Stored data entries
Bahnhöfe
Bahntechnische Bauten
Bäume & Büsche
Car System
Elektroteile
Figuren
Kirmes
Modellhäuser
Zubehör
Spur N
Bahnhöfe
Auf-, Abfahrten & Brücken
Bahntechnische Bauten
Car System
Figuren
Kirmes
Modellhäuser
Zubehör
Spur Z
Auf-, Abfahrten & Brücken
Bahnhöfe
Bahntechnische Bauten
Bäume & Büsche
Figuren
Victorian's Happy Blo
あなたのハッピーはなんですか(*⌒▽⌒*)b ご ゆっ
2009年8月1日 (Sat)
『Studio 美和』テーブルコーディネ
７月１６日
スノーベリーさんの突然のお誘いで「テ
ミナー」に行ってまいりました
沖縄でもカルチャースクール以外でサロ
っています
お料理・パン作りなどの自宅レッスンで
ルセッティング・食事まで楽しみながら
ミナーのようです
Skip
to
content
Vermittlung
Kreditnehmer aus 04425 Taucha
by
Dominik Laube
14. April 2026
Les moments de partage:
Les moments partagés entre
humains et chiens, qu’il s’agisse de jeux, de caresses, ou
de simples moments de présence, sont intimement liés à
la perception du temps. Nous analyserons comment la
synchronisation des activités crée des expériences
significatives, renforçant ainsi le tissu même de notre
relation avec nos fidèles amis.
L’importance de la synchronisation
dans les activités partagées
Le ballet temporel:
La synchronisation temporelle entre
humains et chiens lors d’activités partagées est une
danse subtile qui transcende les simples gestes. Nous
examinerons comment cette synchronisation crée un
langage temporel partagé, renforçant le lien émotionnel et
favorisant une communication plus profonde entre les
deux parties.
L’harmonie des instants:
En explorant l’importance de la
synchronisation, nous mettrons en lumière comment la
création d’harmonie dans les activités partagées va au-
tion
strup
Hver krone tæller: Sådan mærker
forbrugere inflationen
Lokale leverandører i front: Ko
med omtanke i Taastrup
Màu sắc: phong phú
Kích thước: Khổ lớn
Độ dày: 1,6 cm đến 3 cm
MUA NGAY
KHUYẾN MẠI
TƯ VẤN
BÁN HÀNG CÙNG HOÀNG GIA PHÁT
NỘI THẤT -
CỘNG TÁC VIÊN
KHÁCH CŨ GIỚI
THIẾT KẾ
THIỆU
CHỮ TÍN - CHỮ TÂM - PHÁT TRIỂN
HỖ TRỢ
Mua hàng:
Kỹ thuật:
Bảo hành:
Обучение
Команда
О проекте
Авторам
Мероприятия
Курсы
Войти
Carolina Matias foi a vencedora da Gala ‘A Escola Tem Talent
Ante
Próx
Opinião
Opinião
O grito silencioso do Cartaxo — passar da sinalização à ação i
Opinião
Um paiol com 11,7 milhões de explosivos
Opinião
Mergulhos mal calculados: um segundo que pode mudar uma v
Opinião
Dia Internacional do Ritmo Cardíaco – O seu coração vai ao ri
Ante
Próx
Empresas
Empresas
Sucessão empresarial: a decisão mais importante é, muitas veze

_Job:_
Once each line with "importance" in the entries is counted, state the total and nothing else.

_Solution for this task:_
2